Village in Kent, England

Hartlip is a village and civil parish in the borough of Swale, Kent, England.

Parish estimated population in 1991 was 680, and in 2011, 746. In 2001 there were 566 registered voters.

The name Hartlip derives from the Old English hliep, which meant a gate or fence. In combination with heorot (hart or stag), the name therefore means a "gate over which harts leap". The first recorded version of the name was Heordlyp in the 11th century.

==Geography==
Hartlip is between the M2 motorway (Strood to Canterbury) and the A2 main road from London to Canterbury. It is at Hartlip Hill, between Rainham and Newington on Watling Street, the old Roman road. Standing about 160 ft above sea level, the parish covers 1420 acre, and is in an agricultural region of fruit farming, hops and grain.

==Landmarks==

Queendown Warren, a nature reserve in the village, covers almost 200 acre and comprises distinct sections. The original reserve was a rabbit warren in mediaeval times and forms the reserve's core. It has been open downland for many hundreds of years and has an internationally important community of grassland orchids.
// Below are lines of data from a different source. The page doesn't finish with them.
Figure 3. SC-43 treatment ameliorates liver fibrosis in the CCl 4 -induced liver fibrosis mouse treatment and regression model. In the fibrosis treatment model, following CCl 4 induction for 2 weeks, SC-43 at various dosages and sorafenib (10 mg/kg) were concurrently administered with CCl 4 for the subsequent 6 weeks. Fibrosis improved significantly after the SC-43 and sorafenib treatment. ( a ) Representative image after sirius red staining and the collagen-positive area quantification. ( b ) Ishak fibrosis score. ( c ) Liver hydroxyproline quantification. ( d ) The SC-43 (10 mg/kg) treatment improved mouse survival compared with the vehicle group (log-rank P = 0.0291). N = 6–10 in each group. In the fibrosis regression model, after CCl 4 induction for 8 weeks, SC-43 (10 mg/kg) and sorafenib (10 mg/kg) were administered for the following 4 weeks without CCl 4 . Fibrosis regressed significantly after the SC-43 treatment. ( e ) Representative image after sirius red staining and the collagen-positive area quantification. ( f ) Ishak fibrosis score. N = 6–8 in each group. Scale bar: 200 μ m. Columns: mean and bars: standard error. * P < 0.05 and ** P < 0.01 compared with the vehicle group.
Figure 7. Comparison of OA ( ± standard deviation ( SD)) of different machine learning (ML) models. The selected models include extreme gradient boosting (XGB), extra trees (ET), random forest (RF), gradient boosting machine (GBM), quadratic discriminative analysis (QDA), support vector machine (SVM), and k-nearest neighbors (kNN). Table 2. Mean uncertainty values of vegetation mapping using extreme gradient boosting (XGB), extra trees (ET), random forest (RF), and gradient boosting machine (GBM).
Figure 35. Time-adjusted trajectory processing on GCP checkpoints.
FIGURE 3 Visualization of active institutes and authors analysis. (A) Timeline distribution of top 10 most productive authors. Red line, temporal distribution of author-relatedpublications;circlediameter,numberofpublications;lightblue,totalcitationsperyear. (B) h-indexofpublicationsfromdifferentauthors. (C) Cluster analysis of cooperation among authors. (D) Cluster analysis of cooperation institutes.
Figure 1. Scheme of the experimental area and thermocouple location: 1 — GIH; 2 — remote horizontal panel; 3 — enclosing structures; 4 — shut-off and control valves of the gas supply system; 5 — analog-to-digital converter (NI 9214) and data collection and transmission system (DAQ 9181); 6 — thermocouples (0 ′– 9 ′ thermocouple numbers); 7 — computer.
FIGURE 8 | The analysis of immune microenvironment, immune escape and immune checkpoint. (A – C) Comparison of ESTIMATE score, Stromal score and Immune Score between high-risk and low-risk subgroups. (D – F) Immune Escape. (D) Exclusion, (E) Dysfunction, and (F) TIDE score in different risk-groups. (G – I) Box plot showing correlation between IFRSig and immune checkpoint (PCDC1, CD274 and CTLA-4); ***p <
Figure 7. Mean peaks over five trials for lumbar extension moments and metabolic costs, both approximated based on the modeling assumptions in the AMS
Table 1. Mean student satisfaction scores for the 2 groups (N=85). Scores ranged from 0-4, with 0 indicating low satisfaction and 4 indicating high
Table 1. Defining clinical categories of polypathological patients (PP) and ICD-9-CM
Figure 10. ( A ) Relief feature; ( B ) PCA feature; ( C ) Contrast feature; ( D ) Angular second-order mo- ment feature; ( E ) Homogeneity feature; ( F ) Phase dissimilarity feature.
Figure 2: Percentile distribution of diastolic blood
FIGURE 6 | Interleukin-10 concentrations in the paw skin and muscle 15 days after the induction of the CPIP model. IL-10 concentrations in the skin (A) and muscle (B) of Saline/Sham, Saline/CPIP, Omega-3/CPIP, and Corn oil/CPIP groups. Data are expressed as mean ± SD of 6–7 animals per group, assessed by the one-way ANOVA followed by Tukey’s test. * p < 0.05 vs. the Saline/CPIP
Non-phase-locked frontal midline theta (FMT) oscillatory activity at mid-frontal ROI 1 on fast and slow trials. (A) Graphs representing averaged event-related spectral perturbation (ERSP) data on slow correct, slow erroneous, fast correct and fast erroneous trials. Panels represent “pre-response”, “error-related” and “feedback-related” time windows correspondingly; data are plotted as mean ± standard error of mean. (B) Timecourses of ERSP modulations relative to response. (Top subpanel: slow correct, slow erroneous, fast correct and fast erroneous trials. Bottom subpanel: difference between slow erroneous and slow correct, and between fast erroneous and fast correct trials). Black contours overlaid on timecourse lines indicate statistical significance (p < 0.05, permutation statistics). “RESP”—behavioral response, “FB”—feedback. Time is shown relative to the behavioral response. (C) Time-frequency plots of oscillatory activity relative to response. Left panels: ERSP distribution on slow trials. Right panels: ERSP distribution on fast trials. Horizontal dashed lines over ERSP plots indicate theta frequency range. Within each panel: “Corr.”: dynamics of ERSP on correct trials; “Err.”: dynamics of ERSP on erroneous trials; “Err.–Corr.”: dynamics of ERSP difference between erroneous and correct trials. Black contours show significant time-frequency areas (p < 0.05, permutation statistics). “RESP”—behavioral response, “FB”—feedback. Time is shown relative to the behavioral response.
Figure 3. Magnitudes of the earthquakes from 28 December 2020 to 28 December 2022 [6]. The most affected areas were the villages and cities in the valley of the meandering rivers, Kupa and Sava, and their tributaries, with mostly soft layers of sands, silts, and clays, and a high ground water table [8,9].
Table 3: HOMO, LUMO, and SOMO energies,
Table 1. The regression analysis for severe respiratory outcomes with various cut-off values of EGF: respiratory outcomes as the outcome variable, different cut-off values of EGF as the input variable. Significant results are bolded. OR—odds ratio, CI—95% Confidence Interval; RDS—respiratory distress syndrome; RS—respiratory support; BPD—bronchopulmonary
The countryside around Hartlip held in the past, three manor houses: Yaugher, Hartlip, and Grayney. From these manors remain two manor houses. Yaugher had the manor house Queendown Warren. This was built in 1560 using oak bought from Henry VIII. In 1841 the owner chose to move the house to a new site. The local wagoner and his men took down the house and moved it a few miles to its present location on Queendown Warren alongside the nature reserve.

Hartlip Place, a Grade II listed country house, was built in c1812 for William Bland, replacing a former house built for the Osborne family, who had held the manor since the 1400s.

There are the remains of an extensive Roman villa discovered in Danes Field.

Hartlip parish church, named St. Michael and All Angels, is built of flint and has a peal of 6 bells. The oldest bell, number 5, was cast by Robert Burford between 1392 and circa 1418. The church registers go back to 1538. The village also has a Cardiphonia United Methodist church, built in 1821.

Hartlip Endowed Church of England Primary School is one of the oldest establishments for primary education in North East Kent. It was endowed in 1678 by Mary Gibbon and rebuilt in 1855. It is next to the parish church, with an adjoining gateway.

The only public house is the Rose and Crown. It is at the lower end of Hollow Lane, in Grainey Field. Whose name is reputed to come from a secret tunnel leading to it from the church.